- ASSIGNMENT
Exact transcription of the records is required.
Segment Start: EXERCISE DATA
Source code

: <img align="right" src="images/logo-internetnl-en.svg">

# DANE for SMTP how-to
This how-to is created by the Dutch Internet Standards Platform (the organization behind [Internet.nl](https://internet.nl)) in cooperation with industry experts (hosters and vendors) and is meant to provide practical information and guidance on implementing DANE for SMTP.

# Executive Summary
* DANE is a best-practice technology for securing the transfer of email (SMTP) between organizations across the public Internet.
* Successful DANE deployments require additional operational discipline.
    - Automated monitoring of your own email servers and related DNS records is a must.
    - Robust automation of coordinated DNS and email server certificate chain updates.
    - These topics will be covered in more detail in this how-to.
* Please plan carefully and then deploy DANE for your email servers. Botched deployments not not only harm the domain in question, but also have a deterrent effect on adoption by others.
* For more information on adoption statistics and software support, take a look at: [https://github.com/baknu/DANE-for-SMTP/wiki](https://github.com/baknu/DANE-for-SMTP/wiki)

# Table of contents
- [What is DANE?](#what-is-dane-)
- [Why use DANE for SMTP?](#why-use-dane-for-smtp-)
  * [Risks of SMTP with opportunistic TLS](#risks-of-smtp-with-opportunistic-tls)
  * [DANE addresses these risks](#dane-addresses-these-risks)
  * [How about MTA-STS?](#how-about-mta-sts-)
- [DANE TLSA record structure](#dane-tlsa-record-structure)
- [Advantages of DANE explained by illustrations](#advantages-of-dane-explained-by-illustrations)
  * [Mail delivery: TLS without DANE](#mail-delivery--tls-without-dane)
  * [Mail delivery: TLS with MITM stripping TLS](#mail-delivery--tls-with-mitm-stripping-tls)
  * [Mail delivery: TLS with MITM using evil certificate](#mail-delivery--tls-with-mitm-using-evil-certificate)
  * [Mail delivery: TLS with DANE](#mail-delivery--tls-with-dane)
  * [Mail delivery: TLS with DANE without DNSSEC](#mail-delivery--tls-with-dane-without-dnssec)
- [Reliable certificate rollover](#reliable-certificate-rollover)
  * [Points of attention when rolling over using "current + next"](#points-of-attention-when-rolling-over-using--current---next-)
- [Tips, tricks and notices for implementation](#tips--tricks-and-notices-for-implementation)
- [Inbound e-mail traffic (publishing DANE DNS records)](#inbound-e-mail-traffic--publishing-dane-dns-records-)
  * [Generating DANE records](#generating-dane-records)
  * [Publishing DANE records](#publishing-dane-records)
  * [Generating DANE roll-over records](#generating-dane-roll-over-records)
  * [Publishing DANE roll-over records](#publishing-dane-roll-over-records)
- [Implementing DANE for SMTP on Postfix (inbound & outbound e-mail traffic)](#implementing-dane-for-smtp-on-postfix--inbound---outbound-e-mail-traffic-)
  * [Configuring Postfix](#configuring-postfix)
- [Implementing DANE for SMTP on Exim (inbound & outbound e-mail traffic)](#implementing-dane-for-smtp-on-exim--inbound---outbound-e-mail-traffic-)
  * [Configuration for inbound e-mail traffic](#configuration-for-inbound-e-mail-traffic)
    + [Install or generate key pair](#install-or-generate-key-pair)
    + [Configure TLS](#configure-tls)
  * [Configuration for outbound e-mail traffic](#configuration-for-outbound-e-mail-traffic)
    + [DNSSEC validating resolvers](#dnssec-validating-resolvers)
Segment End: EXERCISE DATA
- RESPONSE AREA
Source code

: <img align="right" src="images/logo-internetnl-en.svg">

# DANE for SMTP how-to
This how-to is created by the Dutch Internet Standards Platform (the organization behind [Internet.nl](https://internet.nl)) in cooperation with industry experts (hosters and vendors) and is meant to provide practical information and guidance on implementing DANE for SMTP.

# Executive Summary
* DANE is a best-practice technology for securing the transfer of email (SMTP) between organizations across the public Internet.
* Successful DANE deployments require additional operational discipline.
    - Automated monitoring of your own email servers and related DNS records is a must.
    - Robust automation of coordinated DNS and email server certificate chain updates.
    - These topics will be covered in more detail in this how-to.
* Please plan carefully and then deploy DANE for your email servers. Botched deployments not not only harm the domain in question, but also have a deterrent effect on adoption by others.
* For more information on adoption statistics and software support, take a look at: [https://github.com/baknu/DANE-for-SMTP/wiki](https://github.com/baknu/DANE-for-SMTP/wiki)

# Table of contents
- [What is DANE?](#what-is-dane-)
- [Why use DANE for SMTP?](#why-use-dane-for-smtp-)
  * [Risks of SMTP with opportunistic TLS](#risks-of-smtp-with-opportunistic-tls)
  * [DANE addresses these risks](#dane-addresses-these-risks)
  * [How about MTA-STS?](#how-about-mta-sts-)
- [DANE TLSA record structure](#dane-tlsa-record-structure)
- [Advantages of DANE explained by illustrations](#advantages-of-dane-explained-by-illustrations)
  * [Mail delivery: TLS without DANE](#mail-delivery--tls-without-dane)
  * [Mail delivery: TLS with MITM stripping TLS](#mail-delivery--tls-with-mitm-stripping-tls)
  * [Mail delivery: TLS with MITM using evil certificate](#mail-delivery--tls-with-mitm-using-evil-certificate)
  * [Mail delivery: TLS with DANE](#mail-delivery--tls-with-dane)
  * [Mail delivery: TLS with DANE without DNSSEC](#mail-delivery--tls-with-dane-without-dnssec)
- [Reliable certificate rollover](#reliable-certificate-rollover)
  * [Points of attention when rolling over using "current + next"](#points-of-attention-when-rolling-over-using--current---next-)
- [Tips, tricks and notices for implementation](#tips--tricks-and-notices-for-implementation)
- [Inbound e-mail traffic (publishing DANE DNS records)](#inbound-e-mail-traffic--publishing-dane-dns-records-)
  * [Generating DANE records](#generating-dane-records)
  * [Publishing DANE records](#publishing-dane-records)
  * [Generating DANE roll-over records](#generating-dane-roll-over-records)
  * [Publishing DANE roll-over records](#publishing-dane-roll-over-records)
- [Implementing DANE for SMTP on Postfix (inbound & outbound e-mail traffic)](#implementing-dane-for-smtp-on-postfix--inbound---outbound-e-mail-traffic-)
  * [Configuring Postfix](#configuring-postfix)
- [Implementing DANE for SMTP on Exim (inbound & outbound e-mail traffic)](#implementing-dane-for-smtp-on-exim--inbound---outbound-e-mail-traffic-)
  * [Configuration for inbound e-mail traffic](#configuration-for-inbound-e-mail-traffic)
    + [Install or generate key pair](#install-or-generate-key-pair)
    + [Configure TLS](#configure-tls)
  * [Configuration for outbound e-mail traffic](#configuration-for-outbound-e-mail-traffic)
    + [DNSSEC validating resolvers](#dnssec-validating-resolvers)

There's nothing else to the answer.